> [AIM OF THE EXERCISE]
From the entries that follow, copy exactly the lines beginning at the line holding "Résumé de la réservation" and continuing through the line holding "диплом со всеми".

+++ INPUT DATA +++

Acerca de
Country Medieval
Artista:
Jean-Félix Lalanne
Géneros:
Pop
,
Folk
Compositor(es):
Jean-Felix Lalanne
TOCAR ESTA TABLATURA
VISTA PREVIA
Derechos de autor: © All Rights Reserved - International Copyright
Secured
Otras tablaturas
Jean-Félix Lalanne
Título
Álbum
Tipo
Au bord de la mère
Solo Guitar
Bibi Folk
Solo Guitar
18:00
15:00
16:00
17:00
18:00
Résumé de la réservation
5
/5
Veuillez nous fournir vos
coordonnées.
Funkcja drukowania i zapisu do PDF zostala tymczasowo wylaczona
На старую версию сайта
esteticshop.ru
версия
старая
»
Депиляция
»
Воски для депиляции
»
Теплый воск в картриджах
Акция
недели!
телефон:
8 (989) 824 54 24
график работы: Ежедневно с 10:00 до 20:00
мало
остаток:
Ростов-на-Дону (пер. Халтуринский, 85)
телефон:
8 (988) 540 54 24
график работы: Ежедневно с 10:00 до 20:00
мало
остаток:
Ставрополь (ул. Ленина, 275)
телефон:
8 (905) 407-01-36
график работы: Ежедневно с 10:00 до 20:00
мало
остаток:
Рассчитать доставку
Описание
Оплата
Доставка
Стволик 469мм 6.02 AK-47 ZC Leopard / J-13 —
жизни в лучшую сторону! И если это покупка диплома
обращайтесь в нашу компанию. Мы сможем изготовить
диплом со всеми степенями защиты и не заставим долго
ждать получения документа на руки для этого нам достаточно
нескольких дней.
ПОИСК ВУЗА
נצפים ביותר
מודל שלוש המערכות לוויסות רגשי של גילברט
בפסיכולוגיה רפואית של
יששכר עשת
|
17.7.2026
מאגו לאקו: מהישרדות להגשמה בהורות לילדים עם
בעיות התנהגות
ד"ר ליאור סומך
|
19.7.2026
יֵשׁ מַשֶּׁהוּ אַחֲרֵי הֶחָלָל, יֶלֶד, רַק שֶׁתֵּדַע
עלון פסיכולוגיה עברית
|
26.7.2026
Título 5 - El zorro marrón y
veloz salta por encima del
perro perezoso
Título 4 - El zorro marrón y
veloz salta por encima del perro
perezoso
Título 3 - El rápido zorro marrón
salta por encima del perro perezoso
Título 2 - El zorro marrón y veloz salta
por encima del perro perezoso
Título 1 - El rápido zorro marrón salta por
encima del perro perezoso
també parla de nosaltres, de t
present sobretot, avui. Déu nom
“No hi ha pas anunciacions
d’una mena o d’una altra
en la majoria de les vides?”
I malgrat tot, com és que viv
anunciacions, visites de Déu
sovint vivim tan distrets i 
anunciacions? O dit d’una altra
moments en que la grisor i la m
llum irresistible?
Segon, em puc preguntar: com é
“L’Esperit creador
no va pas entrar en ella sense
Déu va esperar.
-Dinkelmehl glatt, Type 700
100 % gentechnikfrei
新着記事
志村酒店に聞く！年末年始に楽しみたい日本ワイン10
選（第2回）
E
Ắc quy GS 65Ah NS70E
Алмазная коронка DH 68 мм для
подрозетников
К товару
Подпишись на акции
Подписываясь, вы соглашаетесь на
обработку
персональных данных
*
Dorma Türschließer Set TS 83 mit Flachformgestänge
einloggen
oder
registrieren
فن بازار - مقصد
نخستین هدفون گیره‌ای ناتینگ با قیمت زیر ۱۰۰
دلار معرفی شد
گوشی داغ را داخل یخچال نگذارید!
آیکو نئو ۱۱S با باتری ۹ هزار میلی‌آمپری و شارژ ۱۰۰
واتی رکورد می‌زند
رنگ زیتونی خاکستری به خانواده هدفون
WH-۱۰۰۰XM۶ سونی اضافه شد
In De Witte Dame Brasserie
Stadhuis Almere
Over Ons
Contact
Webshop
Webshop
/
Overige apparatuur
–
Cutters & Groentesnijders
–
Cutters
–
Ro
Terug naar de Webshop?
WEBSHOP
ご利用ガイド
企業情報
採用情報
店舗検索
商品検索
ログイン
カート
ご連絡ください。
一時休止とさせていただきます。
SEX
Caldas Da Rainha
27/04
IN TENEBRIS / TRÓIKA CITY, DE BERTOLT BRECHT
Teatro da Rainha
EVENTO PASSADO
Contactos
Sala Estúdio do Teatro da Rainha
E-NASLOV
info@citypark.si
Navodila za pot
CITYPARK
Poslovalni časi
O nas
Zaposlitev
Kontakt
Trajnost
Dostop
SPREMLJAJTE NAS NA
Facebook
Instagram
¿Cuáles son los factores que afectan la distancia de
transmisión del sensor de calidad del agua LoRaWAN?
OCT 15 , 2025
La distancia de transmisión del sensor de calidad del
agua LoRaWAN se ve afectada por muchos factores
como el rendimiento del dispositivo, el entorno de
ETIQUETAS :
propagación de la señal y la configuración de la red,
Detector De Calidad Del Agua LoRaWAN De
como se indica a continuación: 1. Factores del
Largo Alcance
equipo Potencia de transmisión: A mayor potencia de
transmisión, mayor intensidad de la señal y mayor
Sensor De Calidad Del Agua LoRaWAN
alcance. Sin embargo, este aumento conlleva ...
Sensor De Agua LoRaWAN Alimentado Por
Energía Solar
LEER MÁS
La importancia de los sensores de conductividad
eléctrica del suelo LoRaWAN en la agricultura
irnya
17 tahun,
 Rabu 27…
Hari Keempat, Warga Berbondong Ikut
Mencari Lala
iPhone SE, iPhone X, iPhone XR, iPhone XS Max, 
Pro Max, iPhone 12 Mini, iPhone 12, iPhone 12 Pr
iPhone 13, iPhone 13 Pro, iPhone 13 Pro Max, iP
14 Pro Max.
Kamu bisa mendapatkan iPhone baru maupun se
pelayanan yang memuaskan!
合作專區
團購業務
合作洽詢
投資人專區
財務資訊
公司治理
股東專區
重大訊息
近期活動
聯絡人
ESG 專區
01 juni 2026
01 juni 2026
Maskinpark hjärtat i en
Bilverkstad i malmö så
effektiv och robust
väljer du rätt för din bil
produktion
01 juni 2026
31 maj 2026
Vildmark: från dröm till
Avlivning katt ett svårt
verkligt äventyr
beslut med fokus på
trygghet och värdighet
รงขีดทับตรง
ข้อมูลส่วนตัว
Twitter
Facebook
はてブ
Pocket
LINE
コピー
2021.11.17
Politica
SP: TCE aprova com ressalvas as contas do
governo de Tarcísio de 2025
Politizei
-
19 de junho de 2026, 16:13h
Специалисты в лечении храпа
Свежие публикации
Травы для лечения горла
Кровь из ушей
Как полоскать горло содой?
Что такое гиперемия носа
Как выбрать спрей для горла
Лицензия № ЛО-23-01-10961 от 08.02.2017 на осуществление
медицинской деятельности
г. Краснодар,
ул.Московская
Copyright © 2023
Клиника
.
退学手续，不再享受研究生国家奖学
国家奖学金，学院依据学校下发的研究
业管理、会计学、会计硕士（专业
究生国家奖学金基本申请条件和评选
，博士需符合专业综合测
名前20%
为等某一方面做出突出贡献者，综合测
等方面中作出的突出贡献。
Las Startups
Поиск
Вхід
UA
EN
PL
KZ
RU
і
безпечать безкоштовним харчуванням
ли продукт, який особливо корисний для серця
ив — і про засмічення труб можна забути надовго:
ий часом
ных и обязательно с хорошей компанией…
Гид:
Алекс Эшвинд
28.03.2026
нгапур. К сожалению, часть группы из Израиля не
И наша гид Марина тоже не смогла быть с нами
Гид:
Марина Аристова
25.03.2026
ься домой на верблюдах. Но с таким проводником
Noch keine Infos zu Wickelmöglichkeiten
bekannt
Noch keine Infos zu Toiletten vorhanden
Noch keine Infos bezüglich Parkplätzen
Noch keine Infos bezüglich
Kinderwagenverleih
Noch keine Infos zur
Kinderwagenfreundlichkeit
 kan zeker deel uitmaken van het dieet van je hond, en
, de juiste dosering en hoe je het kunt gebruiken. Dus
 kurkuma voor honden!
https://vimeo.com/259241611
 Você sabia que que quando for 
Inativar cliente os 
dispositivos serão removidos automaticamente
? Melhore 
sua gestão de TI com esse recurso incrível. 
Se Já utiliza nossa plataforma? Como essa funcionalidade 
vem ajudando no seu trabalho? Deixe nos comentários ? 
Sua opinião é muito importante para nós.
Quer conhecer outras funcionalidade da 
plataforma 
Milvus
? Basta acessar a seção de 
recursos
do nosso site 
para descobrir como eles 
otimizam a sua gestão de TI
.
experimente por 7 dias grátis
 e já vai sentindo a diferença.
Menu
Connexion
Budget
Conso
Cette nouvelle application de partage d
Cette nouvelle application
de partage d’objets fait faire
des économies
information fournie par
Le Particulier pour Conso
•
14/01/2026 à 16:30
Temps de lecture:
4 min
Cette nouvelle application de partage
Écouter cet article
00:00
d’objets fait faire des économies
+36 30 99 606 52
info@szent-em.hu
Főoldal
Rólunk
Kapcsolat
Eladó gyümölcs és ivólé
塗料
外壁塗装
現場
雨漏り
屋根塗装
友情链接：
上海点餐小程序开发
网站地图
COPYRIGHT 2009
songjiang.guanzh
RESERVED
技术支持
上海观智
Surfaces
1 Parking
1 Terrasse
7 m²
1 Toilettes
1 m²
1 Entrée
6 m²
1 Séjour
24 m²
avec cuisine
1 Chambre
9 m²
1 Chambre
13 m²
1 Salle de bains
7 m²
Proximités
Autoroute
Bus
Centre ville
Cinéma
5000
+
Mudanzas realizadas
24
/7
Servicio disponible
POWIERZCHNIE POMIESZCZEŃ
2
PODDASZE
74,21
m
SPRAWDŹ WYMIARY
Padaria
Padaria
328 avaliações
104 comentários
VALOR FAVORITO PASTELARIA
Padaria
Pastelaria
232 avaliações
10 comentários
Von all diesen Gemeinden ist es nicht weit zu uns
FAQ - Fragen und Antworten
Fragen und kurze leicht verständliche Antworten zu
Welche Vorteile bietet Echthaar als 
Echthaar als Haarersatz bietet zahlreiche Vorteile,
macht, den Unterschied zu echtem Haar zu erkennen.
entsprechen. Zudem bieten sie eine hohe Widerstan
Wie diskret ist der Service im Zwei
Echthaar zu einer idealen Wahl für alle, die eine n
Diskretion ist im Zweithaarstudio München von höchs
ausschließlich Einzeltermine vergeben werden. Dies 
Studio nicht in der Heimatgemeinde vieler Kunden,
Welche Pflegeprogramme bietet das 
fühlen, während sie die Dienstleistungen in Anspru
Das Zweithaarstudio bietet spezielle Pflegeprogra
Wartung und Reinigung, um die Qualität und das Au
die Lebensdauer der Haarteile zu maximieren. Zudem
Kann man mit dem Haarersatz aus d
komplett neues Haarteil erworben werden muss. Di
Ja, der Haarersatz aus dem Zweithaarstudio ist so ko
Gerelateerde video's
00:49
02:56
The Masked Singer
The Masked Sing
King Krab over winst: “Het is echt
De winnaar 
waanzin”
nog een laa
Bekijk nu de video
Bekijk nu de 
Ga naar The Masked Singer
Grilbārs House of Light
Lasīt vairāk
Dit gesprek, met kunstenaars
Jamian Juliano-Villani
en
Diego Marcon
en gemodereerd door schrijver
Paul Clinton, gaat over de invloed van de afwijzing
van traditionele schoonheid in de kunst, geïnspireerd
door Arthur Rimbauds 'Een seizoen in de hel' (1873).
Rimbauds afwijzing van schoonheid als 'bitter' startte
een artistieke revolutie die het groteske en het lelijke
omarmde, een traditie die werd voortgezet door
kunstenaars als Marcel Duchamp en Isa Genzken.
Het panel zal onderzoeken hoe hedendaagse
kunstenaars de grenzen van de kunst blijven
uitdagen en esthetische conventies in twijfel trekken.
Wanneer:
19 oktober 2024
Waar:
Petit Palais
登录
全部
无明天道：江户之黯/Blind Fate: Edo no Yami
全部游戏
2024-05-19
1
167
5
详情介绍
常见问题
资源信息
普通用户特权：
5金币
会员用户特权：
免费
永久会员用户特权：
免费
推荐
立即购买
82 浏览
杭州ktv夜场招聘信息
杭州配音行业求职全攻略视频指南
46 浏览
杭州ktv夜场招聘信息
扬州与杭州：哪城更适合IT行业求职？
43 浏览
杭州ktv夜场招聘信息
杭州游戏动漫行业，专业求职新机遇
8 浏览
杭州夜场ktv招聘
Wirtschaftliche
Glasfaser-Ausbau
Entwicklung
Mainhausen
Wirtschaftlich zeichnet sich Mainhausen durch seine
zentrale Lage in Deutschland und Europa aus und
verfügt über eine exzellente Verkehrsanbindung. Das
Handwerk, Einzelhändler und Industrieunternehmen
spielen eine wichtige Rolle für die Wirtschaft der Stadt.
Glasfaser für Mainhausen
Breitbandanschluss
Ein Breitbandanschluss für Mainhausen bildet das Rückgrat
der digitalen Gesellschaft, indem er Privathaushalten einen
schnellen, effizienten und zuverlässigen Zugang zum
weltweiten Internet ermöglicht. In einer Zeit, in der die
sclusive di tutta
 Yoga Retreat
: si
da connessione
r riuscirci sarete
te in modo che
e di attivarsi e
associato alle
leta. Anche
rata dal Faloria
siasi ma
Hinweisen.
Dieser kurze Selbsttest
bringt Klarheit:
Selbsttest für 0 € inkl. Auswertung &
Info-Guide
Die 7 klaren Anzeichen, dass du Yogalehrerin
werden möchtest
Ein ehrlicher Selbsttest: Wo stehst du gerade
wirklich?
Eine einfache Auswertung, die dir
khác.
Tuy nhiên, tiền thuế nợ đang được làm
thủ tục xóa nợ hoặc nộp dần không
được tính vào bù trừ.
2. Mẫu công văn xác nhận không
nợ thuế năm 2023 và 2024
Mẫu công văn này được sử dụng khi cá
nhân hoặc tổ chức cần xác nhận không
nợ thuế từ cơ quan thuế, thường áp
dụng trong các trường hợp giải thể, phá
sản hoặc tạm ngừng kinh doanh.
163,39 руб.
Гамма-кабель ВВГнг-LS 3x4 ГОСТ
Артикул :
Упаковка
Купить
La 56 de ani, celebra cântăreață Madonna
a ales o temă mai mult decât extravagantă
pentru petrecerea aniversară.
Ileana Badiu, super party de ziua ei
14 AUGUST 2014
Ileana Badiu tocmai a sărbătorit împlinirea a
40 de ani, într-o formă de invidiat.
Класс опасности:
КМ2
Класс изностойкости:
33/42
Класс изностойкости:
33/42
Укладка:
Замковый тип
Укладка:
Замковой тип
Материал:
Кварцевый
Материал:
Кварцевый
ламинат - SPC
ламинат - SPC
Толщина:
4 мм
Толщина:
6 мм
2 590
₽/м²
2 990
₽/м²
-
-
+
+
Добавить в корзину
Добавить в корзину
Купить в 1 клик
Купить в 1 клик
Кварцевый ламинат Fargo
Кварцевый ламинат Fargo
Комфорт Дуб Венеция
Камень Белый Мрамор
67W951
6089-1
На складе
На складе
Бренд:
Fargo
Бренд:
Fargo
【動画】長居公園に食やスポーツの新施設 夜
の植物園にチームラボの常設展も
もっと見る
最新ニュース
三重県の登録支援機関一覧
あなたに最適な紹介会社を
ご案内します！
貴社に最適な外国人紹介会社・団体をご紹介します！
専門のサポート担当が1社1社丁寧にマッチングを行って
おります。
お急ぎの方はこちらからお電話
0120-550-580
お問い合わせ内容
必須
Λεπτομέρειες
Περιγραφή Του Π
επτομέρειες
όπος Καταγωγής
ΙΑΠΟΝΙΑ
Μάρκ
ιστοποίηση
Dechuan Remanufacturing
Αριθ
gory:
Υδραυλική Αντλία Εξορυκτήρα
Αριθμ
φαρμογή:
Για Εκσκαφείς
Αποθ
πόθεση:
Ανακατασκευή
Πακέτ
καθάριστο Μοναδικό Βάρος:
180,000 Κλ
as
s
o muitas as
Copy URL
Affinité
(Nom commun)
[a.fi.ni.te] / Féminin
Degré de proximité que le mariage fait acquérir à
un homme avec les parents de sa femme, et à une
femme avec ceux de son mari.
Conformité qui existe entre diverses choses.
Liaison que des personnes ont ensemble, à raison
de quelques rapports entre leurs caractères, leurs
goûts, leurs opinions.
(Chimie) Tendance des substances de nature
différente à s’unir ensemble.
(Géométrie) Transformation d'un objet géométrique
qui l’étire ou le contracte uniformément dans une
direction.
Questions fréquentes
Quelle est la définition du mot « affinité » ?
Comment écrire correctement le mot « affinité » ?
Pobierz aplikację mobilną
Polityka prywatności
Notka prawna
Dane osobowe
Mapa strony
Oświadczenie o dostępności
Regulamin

+++

> [REPLY]
Résumé de la réservation
5
/5
Veuillez nous fournir vos
coordonnées.
Funkcja drukowania i zapisu do PDF zostala tymczasowo wylaczona
На старую версию сайта
esteticshop.ru
версия
старая
»
Депиляция
»
Воски для депиляции
»
Теплый воск в картриджах
Акция
недели!
телефон:
8 (989) 824 54 24
график работы: Ежедневно с 10:00 до 20:00
мало
остаток:
Ростов-на-Дону (пер. Халтуринский, 85)
телефон:
8 (988) 540 54 24
график работы: Ежедневно с 10:00 до 20:00
мало
остаток:
Ставрополь (ул. Ленина, 275)
телефон:
8 (905) 407-01-36
график работы: Ежедневно с 10:00 до 20:00
мало
остаток:
Рассчитать доставку
Описание
Оплата
Доставка
Стволик 469мм 6.02 AK-47 ZC Leopard / J-13 —
жизни в лучшую сторону! И если это покупка диплома
обращайтесь в нашу компанию. Мы сможем изготовить
диплом со всеми степенями защиты и не заставим долго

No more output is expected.